The prevalence of PVD in diabetic patients is quite frequent and although IC is the most common clinical manifestation of PVD, in diabetes, pain perception may be blunted by the presence of PN. This allowed us to identify two groups of patients among diabetic subjects with PVD.

The coexistence of neuropathy, ischaemia and leukocyte function disorders in diabetic patients encourages the development of severe and extensive infections in the lower limbs, which may lead to amputations and death 2.

Metalloproteinases (MMPs) are the main proteases involved in remodelling of extracellular matrix in several pathological processes characterised by disorganisation of extracellular matrix such as in chronic wounds. Chronic wounds are probably caused by an exaggeration of their inflammatory phase 12, probably mediated by anomalous leukocyte function with elevated production of MMPs and in particular of MMP‐9, as previously reported 9, 10.

In addition, diabetic neuropathy seems to be caused by an impaired inflammatory response to microvascular disfunction 3.

Previously it has been reported that several drugs (such as statins and antimicrobials) induce additive effects (e.g. antinflammatory effects) other than their primary effects 14, 15, 16

In this article, we documented that cilostazol significantly reduced the plasma MMP‐9 levels showing that this drug may be able to induce an antinflammatory effect, even if we are not able to measure other inflammatory markers.

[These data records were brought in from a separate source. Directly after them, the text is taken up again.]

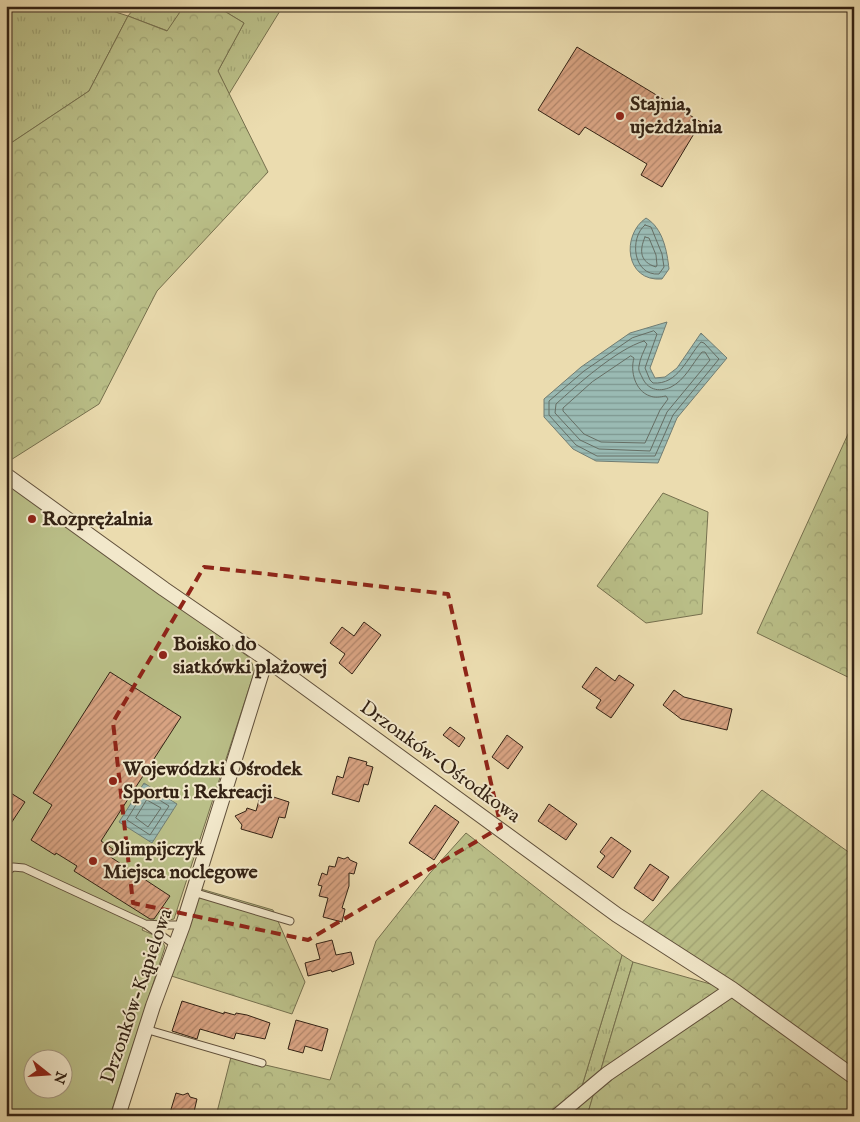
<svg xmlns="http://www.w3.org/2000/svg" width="860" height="1122" viewBox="0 0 860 1122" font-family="'IM FELL English',serif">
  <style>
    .grass { fill: url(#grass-tufts); stroke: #76704e }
    .forest { fill: url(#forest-crowns); stroke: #76704e }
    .garden { fill: url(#garden-furrows); stroke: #76704e }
    .pitch { fill: #babf88; stroke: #76704e; fill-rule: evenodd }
    .water { fill: url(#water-rules); stroke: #717d73 }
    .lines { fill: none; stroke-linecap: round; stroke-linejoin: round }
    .shore { stroke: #666e64; stroke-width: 1 }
    .building { fill: url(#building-hatch); stroke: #332214 }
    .lane-casing { stroke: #61503b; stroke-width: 9 }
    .street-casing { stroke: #61503b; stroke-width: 16 }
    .lane { stroke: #f2e8cb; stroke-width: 7 }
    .street { stroke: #f2e8cb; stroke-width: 14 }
    .marked { fill: none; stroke: #8f2418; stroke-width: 4; stroke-dasharray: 10 6; stroke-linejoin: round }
    .poi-dot { fill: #8f2418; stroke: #f2e8cb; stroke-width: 2 }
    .labels { text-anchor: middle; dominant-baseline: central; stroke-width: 4; stroke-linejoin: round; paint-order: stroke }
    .poi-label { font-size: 20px; font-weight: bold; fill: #332214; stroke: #f2e8cb; text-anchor: start }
    .street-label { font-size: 20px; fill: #332214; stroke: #f2e8cb }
  </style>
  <defs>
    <pattern id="grass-tufts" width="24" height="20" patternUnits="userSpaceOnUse" patternTransform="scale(1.25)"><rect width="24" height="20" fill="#babf88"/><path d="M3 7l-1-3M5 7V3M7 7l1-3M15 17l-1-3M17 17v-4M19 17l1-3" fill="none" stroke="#a0a474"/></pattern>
    <pattern id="forest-crowns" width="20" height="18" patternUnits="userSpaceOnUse" patternTransform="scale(1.25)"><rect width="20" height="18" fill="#babf88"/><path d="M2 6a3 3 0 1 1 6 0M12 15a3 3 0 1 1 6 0" fill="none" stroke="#a0a474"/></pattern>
    <pattern id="garden-furrows" width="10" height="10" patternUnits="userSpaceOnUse" patternTransform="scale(1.25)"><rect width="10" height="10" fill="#babf88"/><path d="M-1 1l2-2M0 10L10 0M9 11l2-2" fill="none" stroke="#a0a474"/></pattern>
    <pattern id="water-rules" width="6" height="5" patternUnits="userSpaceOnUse" patternTransform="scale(1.25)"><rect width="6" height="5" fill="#9abab3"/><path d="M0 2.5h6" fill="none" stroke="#7e9790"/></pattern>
    <pattern id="building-hatch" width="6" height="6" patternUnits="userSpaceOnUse" patternTransform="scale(1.25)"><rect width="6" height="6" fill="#d8a382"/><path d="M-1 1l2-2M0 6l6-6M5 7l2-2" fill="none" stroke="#b08469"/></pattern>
  </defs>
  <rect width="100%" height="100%" fill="#ebdcaf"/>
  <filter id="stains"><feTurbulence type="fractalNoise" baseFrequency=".004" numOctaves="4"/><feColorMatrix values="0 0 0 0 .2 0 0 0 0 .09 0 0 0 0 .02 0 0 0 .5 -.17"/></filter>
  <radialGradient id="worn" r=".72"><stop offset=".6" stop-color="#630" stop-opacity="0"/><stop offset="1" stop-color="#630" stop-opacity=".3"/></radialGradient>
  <path class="grass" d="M6,6H97L128,16L136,6H184L168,31L128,16L89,91L11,143L6,142Z
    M216,6H283L229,94L218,71L244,23Z
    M622,955L633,962L587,1116H555L578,1099Z"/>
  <path class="forest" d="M184,6H216L244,23L218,71L268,172L157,291L99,404L6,463V142L11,143L89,91L128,16L167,31Z
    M854,421V680L757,633Z
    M663,493L708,512L702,614L646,623L597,586Z
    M466,833L622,955L578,1099L555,1116H216L231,1057L330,1080L376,941L430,873Z
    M194,887L273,910L305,982L292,1014L165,974Z
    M633,962L742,993L854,1073V1116H587Z"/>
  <path class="garden" d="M762,790L854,856V1073L639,926Z"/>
  <path class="pitch" d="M6,482L250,658L253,666V676L174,919L153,923L147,921L142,930C151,934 162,937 165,947L110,1116H6ZM32,1060H62V1090H32Z"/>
  <path class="water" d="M646,218C663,228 667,251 669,269L662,279C625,282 621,235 646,218Z
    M667,322L650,368L655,378L665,377L677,368L701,333L727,358L677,418L658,463L596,461L573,449L544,417V399L581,367L630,333Z
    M144,783L177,804L152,843L119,822Z"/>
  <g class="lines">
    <path class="shore" d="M645,225L651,227L662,254L664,267L659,274C633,276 629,238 645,225Z
      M645,237L649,238L656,255L657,265L656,267C640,262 639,251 645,237Z
      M654,331L657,334L645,368L650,380L653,383C678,385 687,358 701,342L704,343L719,359L673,415L655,456H597L576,445L549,415V401L584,371L632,338Z
      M644,341L647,344C644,351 640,358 639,366C638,370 640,373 642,377C647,389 658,393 671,387C685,380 692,364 702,352H705L710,360L667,412L650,451L599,449L580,440L555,413L556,404C577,385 617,349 644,341Z
      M631,356L634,358C630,371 635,391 650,396C655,398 660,397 666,396L668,399L660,410L645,443L601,442L584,434L563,411V408L592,382Z
      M145,791L169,806L150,835L127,820Z
      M147,800L161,808L148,827L136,818Z"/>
  </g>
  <path class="building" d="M577,47L701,122L662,187L641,175L647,164L585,127L579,135L538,110Z
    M364,622L381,635L352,674L339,663L345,654L330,643L342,627L354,636Z
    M596,667L615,681L619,675L634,685L611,718L596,708L601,700L582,687Z
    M110,672L181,717L101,841L113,849L109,856L170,896L154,919H150L74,871L77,866L56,853L55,855L31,840L52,805L33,793Z
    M674,690L684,697L732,709L727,730L681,719L663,705Z
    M450,727L465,738L459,747L443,735Z
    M507,735L523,747L508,769L492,757Z
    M349,757L367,762L366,765L373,767L368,785L364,784L359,802L332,794L337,776L343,778Z
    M6,790L25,802L6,831Z
    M261,793L289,802L285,818L279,817L272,838L241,829L242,825L235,816L246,811L247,808L256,811Z
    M549,804L577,824L566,840L538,821Z
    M435,805L459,822L434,860L409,843Z
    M611,837L631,851L613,878L597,867L605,856L600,852Z
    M338,857L344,859L348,857L350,860L357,863L354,874L349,873V886L342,908L345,909L342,922L323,917L328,898L319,896L322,886L318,885L322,873L327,875L329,866L335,867Z
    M650,864L669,877L653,901L634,888Z
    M332,940L336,955L351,952L354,964L332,972L331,970L308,976L305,963L320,959L316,944Z
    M182,1001L224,1014V1012L235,1015L236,1013L247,1015L270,1023L265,1039L236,1033L234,1039L200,1029L197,1039L172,1031Z
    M296,1020L328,1029L322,1051L305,1046L303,1053L288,1049Z
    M176,1093L183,1095L188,1093L190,1097L197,1099L193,1116H169Z"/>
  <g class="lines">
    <defs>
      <path id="lane" d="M6,872L13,867L24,868L145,924L175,945
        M193,892L290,921
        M145,924L163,925H183
        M145,1029L262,1063"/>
      <path id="street" d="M6,475L164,589L266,659L617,915L732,989L854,1077
        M118,1116L153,1006L183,925L266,659
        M557,1116L607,1074L732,989"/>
    </defs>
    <use href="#lane" class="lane-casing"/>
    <use href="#street" class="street-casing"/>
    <use href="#lane" class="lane"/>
    <use href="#street" class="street"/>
  </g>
  <path class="marked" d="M204,567L448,594L501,827L308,940L133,903L113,722Z"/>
  <g class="poi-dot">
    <circle cx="620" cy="116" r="5"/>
    <circle cx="32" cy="519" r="5"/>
    <circle cx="163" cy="655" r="5"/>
    <circle cx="113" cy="781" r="5"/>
    <circle cx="93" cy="861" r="5"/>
  </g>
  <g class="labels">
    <g class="poi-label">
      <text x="630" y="104">Stajnia,<tspan x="630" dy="23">ujeżdżalnia</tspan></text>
      <text x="42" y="519">Rozprężalnia</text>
      <text x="173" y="644">Boisko do<tspan x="173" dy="23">siatkówki plażowej</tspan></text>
      <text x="123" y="769">Wojewódzki Ośrodek<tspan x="123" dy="23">Sportu i Rekreacji</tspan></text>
      <text x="103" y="849">Olimpijczyk<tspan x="103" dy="23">Miejsca noclegowe</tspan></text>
    </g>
    <g class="street-label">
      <text transform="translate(440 762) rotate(36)">Drzonków-Ośrodkowa</text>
      <text transform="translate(137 996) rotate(-71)">Drzonków-Kąpielowa</text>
    </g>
  </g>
  <rect width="860" height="1122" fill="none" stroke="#ebdcaf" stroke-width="25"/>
  <rect x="8" y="8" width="845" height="1107" fill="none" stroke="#332214" stroke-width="2.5"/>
  <rect x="12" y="12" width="835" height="1097" fill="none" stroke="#332214"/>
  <g transform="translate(48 1074) rotate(107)"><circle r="24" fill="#f2e8cb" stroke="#a69982"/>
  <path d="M0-4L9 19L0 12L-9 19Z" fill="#8f2418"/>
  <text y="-8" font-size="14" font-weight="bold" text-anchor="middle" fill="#332214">N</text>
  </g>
  <rect width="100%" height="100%" filter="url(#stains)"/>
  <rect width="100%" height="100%" fill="url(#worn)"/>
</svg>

In conclusion, we postulated a role for cilostazol in the prevention of foot ulcers in diabetic patients. However, a large‐scale prospective trial is needed to establish the use of cilostazol for primary prevention of diabetic foot ulcers.

Acknowledgements

The authors declare that they have no competing interests. This work received no funding.